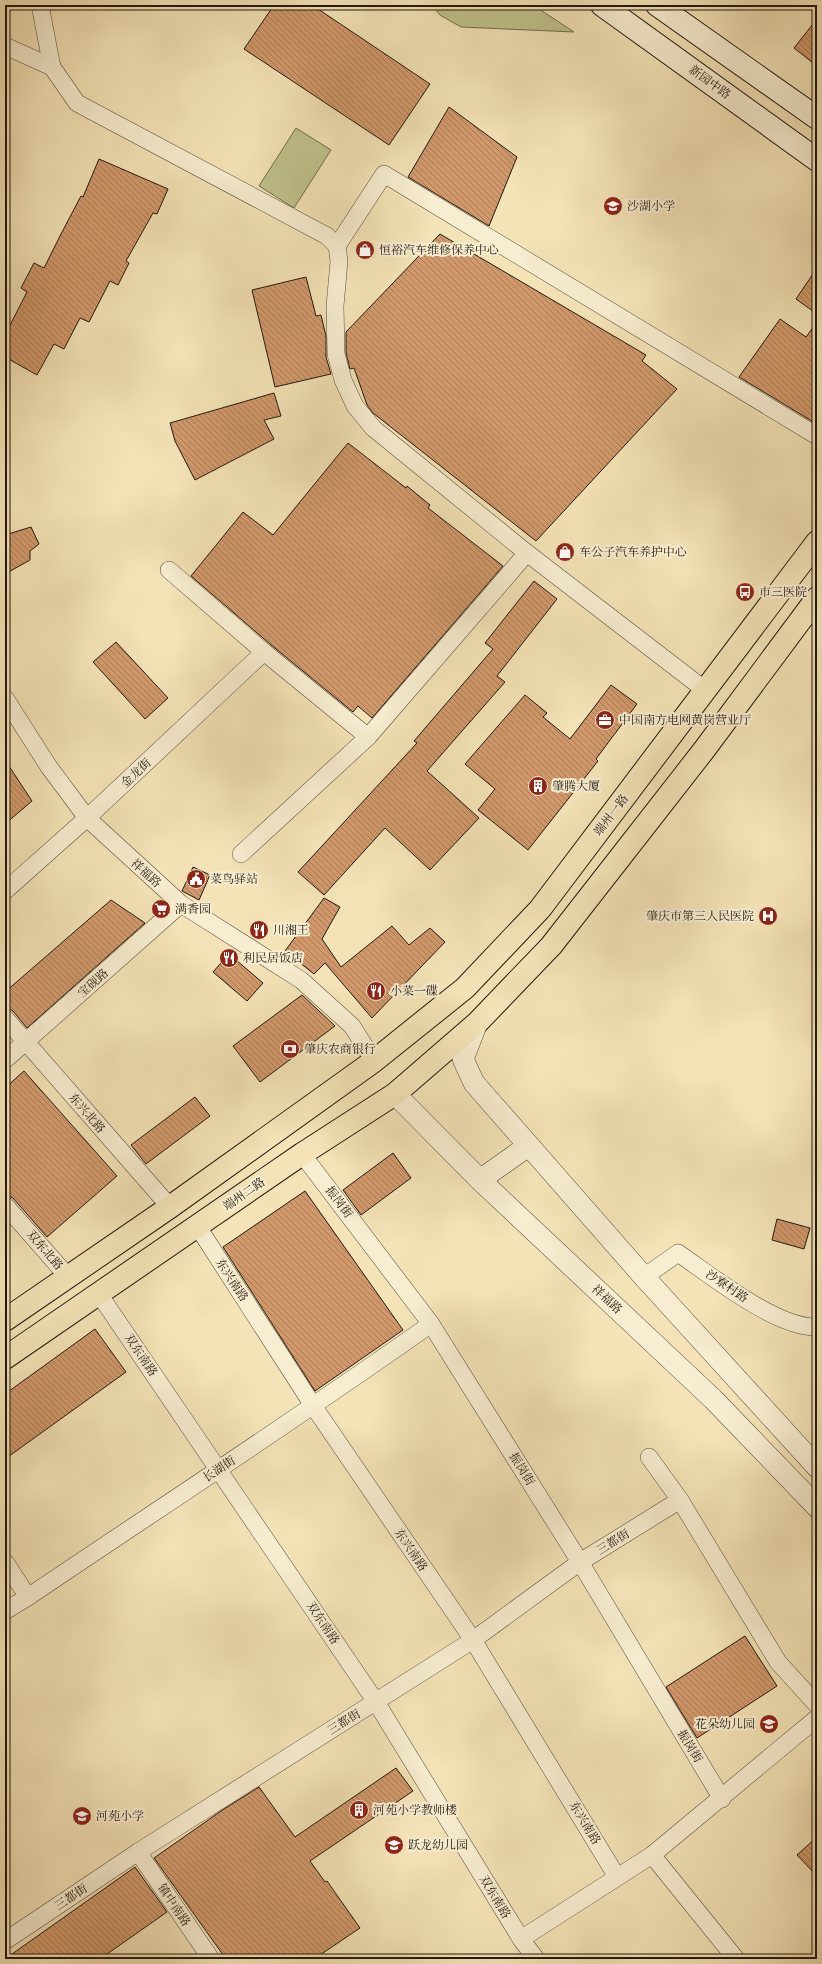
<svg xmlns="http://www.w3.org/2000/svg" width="822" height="1964" viewBox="0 0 822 1964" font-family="'Sorts Mill Goudy','Noto Serif SC',serif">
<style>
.green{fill:#bfc28b;stroke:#706d4d}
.building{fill:url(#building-back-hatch);stroke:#21180f}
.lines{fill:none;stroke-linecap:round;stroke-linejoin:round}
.minor-casing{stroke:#564b39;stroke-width:18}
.tertiary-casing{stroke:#564b39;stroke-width:22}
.secondary-casing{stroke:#21180f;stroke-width:24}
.primary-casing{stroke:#21180f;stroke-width:24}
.minor{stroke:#f7edd0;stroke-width:17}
.tertiary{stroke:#f7edd0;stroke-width:21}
.secondary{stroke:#f7edd0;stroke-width:22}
.primary{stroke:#f3e3b6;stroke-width:22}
.labels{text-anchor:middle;stroke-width:4;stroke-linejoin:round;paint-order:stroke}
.street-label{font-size:12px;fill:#21180f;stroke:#f7edd0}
.poi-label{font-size:12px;fill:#21180f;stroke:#f7edd0;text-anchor:start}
</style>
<defs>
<pattern id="building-back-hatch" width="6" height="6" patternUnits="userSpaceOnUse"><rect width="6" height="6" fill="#d1996b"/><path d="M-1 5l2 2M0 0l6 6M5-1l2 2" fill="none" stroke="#a97c56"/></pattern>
</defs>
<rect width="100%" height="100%" fill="#f3e3b6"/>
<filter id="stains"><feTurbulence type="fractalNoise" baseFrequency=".005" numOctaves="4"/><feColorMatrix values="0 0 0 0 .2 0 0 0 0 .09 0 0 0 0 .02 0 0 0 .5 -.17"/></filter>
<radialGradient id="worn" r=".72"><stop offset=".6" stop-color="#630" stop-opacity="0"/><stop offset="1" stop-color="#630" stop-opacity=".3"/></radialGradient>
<g class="green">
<path d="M432,5H533L574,32L461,27L440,15Z"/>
<path d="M296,128L331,150L294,208L259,186Z"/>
</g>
<g class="building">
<path d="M274,5H312L430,84L389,145L244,49Z"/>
<path d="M817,19V66L794,48Z"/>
<path d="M449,107L517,157L489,226L408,177Z"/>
<path d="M99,159L168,189L157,214L153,213L126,261L129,263L118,285L110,281L89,322L80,318L64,349L54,344L37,375L5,357V335L27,292L21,288L34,263L44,268L61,234L81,196L83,197Z"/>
<path d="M440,234L646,355L642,361L677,389L536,541L373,413L367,405L354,368L350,369L346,353V332Z"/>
<path d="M817,268V314L796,299Z"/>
<path d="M306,277L316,316L321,315L326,336V357L331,374L275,387L252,290Z"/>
<path d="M780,319L806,337L817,322V419L815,423L739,377Z"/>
<path d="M274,393L281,416L264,420L274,439L195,480L175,441L170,423Z"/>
<path d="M348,443L406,488L407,486L430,505L428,508L503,566L372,718L358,706L353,712L270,644L191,576L243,512L273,535Z"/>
<path d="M31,527L39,544L30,551V560L5,574V535Z"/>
<path d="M534,581L557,599L497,676L505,682L427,771L479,818L430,870L385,828L324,895L298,872L417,743L414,741L493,649L485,643Z"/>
<path d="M116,642L168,698L145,719L93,662Z"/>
<path d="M611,685L637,704L596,759L598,761L528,850L478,810L495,789L465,764L525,695L547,713L543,717L570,739Z"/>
<path d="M5,760L32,801L5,824Z"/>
<path d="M193,867L210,875L199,900L182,891Z"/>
<path d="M324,898L340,907L322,939L341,967L392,926L409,945L430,928L445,942L372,1018L325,963L314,974L285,951Z"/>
<path d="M111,900L145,923L27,1028L13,1011L5,1007V992Z"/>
<path d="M229,954L263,983L247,1001L213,972Z"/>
<path d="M302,995L335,1026L260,1082L233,1046Z"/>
<path d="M24,1071L117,1176L47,1237L13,1198L5,1194V1088Z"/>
<path d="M195,1097L210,1116L146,1164L131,1145Z"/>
<path d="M393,1153L411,1178L361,1215L343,1190Z"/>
<path d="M305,1191L403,1330L315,1391L223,1247Z"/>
<path d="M777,1219L810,1228L804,1249L772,1240Z"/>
<path d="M95,1329L126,1372L5,1459V1394Z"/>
<path d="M745,1636L777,1686L697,1738L666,1687Z"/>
<path d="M396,1768L413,1791L310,1861L325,1882L327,1881L360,1928L314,1959H226L154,1858L221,1811L259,1787L295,1837Z"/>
<path d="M817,1837V1876L797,1855Z"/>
<path d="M135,1867L167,1912L100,1959H5Z"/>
</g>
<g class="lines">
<defs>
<g id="minor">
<path d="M40,5L52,67L77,103L327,236L337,246L339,261L335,306L336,354L343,380L355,406L373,428L527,553L705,690"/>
<path d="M5,46L52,67"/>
<path d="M337,246L384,174L817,436"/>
<path d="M169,570L264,652L368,737"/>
<path d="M5,698L49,767L87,818L181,904L301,980L352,1026L374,1061"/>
<path d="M241,854L368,737L527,553"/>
<path d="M5,891L87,818L264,652"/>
<path d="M5,1018L170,1207"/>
<path d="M5,1060L181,904"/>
<path d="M302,1154L431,1324L580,1562L722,1799"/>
<path d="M5,1205L69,1278"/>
<path d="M198,1227L314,1407L473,1640L617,1877"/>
<path d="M644,1277L678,1253C712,1276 776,1328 817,1327"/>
<path d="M99,1294L376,1702L521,1939L536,1959"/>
<path d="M649,1457L680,1500L778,1662L817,1705"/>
<path d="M5,1562L28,1597"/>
<path d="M5,1611L28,1597C163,1506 298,1418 431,1324"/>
<path d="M138,1852L211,1959"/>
<path d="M652,1855L736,1959"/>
<path d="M521,1939L652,1855L817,1718"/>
<path d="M5,1941L138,1852L473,1640L580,1562L680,1500"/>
</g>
<g id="tertiary">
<path d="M477,1023L463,1059L474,1083L644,1277L817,1467"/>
<path d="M395,1094L480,1180L713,1399L817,1507"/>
<path d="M480,1180L528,1146"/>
</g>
<g id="secondary">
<path d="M602,5L817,160"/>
<path d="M657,5L817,118"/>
</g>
<g id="primary">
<path d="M5,1320L170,1207L374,1061L465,988L540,909L817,542"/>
<path d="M5,1358L302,1154L395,1094L477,1023L551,946L704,750L817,598"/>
</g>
</defs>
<use href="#minor" class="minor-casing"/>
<use href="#tertiary" class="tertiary-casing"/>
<use href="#secondary" class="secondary-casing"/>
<use href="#primary" class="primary-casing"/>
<use href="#minor" class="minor"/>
<use href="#tertiary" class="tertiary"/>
<use href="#secondary" class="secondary"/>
<use href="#primary" class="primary"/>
</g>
<defs>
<symbol id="school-disc" viewBox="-11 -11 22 22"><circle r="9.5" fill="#8f2418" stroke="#f7edd0"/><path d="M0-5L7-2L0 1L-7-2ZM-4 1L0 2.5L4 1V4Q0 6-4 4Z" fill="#fff"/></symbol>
<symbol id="shop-disc" viewBox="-11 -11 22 22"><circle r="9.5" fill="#8f2418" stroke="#f7edd0"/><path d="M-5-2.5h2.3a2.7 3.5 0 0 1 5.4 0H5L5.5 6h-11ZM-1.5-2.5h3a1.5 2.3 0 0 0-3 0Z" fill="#fff"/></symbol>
<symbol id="bus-disc" viewBox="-11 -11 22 22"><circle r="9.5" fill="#8f2418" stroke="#f7edd0"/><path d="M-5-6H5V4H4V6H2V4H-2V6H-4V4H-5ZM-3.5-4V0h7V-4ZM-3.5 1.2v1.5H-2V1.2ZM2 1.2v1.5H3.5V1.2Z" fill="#fff"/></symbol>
<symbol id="office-disc" viewBox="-11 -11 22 22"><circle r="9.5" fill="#8f2418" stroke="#f7edd0"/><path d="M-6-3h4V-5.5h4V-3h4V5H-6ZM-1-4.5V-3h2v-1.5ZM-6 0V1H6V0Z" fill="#fff"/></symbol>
<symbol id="building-disc" viewBox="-11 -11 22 22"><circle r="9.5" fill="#8f2418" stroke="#f7edd0"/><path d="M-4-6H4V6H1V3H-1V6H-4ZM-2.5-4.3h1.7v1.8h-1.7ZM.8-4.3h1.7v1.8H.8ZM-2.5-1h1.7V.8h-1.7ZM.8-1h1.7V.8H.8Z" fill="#fff"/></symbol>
<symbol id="civic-disc" viewBox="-11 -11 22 22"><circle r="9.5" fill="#8f2418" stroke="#f7edd0"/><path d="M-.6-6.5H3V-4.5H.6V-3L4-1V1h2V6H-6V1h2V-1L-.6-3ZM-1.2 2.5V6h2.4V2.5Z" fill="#fff"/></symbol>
<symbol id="supermarket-disc" viewBox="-11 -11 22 22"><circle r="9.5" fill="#8f2418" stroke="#f7edd0"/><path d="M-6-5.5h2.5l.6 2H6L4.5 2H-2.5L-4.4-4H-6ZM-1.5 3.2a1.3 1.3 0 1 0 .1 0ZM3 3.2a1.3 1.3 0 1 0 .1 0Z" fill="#fff"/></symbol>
<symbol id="hospital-disc" viewBox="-11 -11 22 22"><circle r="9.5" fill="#8f2418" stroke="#f7edd0"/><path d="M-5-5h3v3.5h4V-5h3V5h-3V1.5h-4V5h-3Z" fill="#fff"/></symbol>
<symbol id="restaurant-disc" viewBox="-11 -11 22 22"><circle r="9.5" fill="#8f2418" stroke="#f7edd0"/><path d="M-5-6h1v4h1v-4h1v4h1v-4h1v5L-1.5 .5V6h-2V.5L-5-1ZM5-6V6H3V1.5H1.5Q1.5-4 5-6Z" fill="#fff"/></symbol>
<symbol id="bank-disc" viewBox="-11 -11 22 22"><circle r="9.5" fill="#8f2418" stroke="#f7edd0"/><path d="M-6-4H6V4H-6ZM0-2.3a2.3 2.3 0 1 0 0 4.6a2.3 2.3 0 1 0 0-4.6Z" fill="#fff"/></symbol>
</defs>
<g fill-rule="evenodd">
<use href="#school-disc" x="602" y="195" width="22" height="22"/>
<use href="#shop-disc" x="354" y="239" width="22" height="22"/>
<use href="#shop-disc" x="554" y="541" width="22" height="22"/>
<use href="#bus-disc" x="734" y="581" width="22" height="22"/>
<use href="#office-disc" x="594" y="709" width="22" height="22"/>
<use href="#building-disc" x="527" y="775" width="22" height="22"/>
<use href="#civic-disc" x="185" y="868" width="22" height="22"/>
<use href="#supermarket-disc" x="150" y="898" width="22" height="22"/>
<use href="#hospital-disc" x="757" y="905" width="22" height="22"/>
<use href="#restaurant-disc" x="248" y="919" width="22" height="22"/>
<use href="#restaurant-disc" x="218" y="947" width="22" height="22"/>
<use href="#restaurant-disc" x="365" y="980" width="22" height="22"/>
<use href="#bank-disc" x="279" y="1038" width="22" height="22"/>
<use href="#school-disc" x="758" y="1713" width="22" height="22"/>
<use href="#building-disc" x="348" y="1799" width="22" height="22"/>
<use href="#school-disc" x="71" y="1805" width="22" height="22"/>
<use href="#school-disc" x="383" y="1834" width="22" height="22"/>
</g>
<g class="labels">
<g class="street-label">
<text transform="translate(710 82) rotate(36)" y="4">新园中路</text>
<text transform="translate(136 773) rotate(-43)" y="4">金龙街</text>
<text transform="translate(611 815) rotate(-53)" y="4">端州一路</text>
<text transform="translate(146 873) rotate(42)" y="4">祥福路</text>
<text transform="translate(93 983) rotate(-42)" y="4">宝砚路</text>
<text transform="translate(87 1113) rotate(49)" y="4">东兴北路</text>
<text transform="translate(244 1194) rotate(-35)" y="4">端州二路</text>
<text transform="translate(339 1202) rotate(53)" y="4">振岗街</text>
<text transform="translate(45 1250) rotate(49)" y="4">双东北路</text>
<text transform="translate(232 1280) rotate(57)" y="4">东兴南路</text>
<text transform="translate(727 1286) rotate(34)" y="4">沙寮村路</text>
<text transform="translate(607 1299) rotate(43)" y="4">祥福路</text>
<text transform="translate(141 1355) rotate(56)" y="4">双东南路</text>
<text transform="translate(219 1469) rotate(-34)" y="4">长湖街</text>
<text transform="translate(522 1469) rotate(58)" y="4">振岗街</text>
<text transform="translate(613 1542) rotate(-32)" y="4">三都街</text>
<text transform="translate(411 1550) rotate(56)" y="4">东兴南路</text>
<text transform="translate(323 1623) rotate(56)" y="4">双东南路</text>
<text transform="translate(344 1722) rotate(-32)" y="4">三都街</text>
<text transform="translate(690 1746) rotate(59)" y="4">振岗街</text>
<text transform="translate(585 1823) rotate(59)" y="4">东兴南路</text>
<text transform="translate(71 1897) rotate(-34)" y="4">三都街</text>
<text transform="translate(495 1897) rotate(59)" y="4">双东南路</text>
<text transform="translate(174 1905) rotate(56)" y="4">镇中南路</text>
</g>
<g class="poi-label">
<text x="627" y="210">沙湖小学</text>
<text x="379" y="254">恒裕汽车维修保养中心</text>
<text x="579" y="556">车公子汽车养护中心</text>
<text x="759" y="596">市三医院</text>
<text x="619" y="724">中国南方电网黄岗营业厅</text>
<text x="552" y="790">肇腾大厦</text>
<text x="210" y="883">菜鸟驿站</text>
<text x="175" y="913">满香园</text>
<text x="754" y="920" text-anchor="end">肇庆市第三人民医院</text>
<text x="273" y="934">川湘王</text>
<text x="243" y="962">利民居饭店</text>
<text x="390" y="995">小菜一碟</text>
<text x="304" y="1053">肇庆农商银行</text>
<text x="755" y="1728" text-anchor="end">花朵幼儿园</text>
<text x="373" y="1814">河苑小学教师楼</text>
<text x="96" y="1820">河苑小学</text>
<text x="408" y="1849">跃龙幼儿园</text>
</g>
</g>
<rect width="822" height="1964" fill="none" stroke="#f3e3b6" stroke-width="20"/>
<rect x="6" y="6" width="810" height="1952" fill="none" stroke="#21180f" stroke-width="2"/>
<rect x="10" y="10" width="802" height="1944" fill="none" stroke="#21180f"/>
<rect width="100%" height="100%" filter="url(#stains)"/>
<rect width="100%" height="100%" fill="url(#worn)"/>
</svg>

──────

BRIEF. Report each line in the data that holds the word "worn".

WRITTEN RESPONSE.
<radialGradient id="worn" r=".72"><stop offset=".6" stop-color="#630" stop-opacity="0"/><stop offset="1" stop-color="#630" stop-opacity=".3"/></radialGradient>
<rect width="100%" height="100%" fill="url(#worn)"/>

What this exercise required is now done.